PROMPT
Render every line of text in the records below as one numbered list, omitting blank lines.

EXTRACTED RECORDS
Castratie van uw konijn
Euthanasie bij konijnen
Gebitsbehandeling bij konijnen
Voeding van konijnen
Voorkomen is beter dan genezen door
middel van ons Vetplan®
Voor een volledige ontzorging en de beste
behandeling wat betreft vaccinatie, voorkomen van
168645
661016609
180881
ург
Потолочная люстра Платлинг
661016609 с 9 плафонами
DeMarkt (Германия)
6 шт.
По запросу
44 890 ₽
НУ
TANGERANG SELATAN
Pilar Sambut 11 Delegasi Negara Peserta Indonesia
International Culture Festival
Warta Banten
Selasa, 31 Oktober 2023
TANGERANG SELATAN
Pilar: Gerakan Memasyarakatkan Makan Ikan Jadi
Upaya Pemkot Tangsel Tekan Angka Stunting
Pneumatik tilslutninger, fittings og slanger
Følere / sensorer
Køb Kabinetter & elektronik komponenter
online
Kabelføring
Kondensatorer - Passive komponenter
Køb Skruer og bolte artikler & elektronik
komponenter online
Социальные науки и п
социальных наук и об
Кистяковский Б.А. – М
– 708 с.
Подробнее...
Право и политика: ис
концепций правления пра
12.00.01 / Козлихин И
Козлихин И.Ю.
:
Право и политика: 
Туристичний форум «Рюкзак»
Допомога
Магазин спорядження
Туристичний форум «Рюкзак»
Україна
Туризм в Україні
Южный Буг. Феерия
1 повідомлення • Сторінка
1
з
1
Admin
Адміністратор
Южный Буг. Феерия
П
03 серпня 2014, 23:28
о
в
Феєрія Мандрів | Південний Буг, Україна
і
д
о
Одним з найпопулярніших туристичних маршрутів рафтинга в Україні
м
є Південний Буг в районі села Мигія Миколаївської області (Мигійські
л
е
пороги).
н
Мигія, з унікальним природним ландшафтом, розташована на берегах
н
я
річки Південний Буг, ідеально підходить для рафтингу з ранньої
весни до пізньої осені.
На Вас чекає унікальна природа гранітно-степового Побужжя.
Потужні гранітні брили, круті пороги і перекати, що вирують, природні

RESPONSE AREA
1. Castratie van uw konijn
2. Euthanasie bij konijnen
3. Gebitsbehandeling bij konijnen
4. Voeding van konijnen
5. Voorkomen is beter dan genezen door
6. middel van ons Vetplan®
7. Voor een volledige ontzorging en de beste
8. behandeling wat betreft vaccinatie, voorkomen van
9. 168645
10. 661016609
11. 180881
12. ург
13. Потолочная люстра Платлинг
14. 661016609 с 9 плафонами
15. DeMarkt (Германия)
16. 6 шт.
17. По запросу
18. 44 890 ₽
19. НУ
20. TANGERANG SELATAN
21. Pilar Sambut 11 Delegasi Negara Peserta Indonesia
22. International Culture Festival
23. Warta Banten
24. Selasa, 31 Oktober 2023
25. TANGERANG SELATAN
26. Pilar: Gerakan Memasyarakatkan Makan Ikan Jadi
27. Upaya Pemkot Tangsel Tekan Angka Stunting
28. Pneumatik tilslutninger, fittings og slanger
29. Følere / sensorer
30. Køb Kabinetter & elektronik komponenter
31. online
32. Kabelføring
33. Kondensatorer - Passive komponenter
34. Køb Skruer og bolte artikler & elektronik
35. komponenter online
36. Социальные науки и п
37. социальных наук и об
38. Кистяковский Б.А. – М
39. – 708 с.
40. Подробнее...
41. Право и политика: ис
42. концепций правления пра
43. 12.00.01 / Козлихин И
44. Козлихин И.Ю.
45. :
46. Право и политика: 
47. Туристичний форум «Рюкзак»
48. Допомога
49. Магазин спорядження
50. Туристичний форум «Рюкзак»
51. Україна
52. Туризм в Україні
53. Южный Буг. Феерия
54. 1 повідомлення • Сторінка
55. 1
56. з
57. 1
58. Admin
59. Адміністратор
60. Южный Буг. Феерия
61. П
62. 03 серпня 2014, 23:28
63. о
64. в
65. Феєрія Мандрів | Південний Буг, Україна
66. і
67. д
68. о
69. Одним з найпопулярніших туристичних маршрутів рафтинга в Україні
70. м
71. є Південний Буг в районі села Мигія Миколаївської області (Мигійські
72. л
73. е
74. пороги).
75. н
76. Мигія, з унікальним природним ландшафтом, розташована на берегах
77. н
78. я
79. річки Південний Буг, ідеально підходить для рафтингу з ранньої
80. весни до пізньої осені.
81. На Вас чекає унікальна природа гранітно-степового Побужжя.
82. Потужні гранітні брили, круті пороги і перекати, що вирують, природні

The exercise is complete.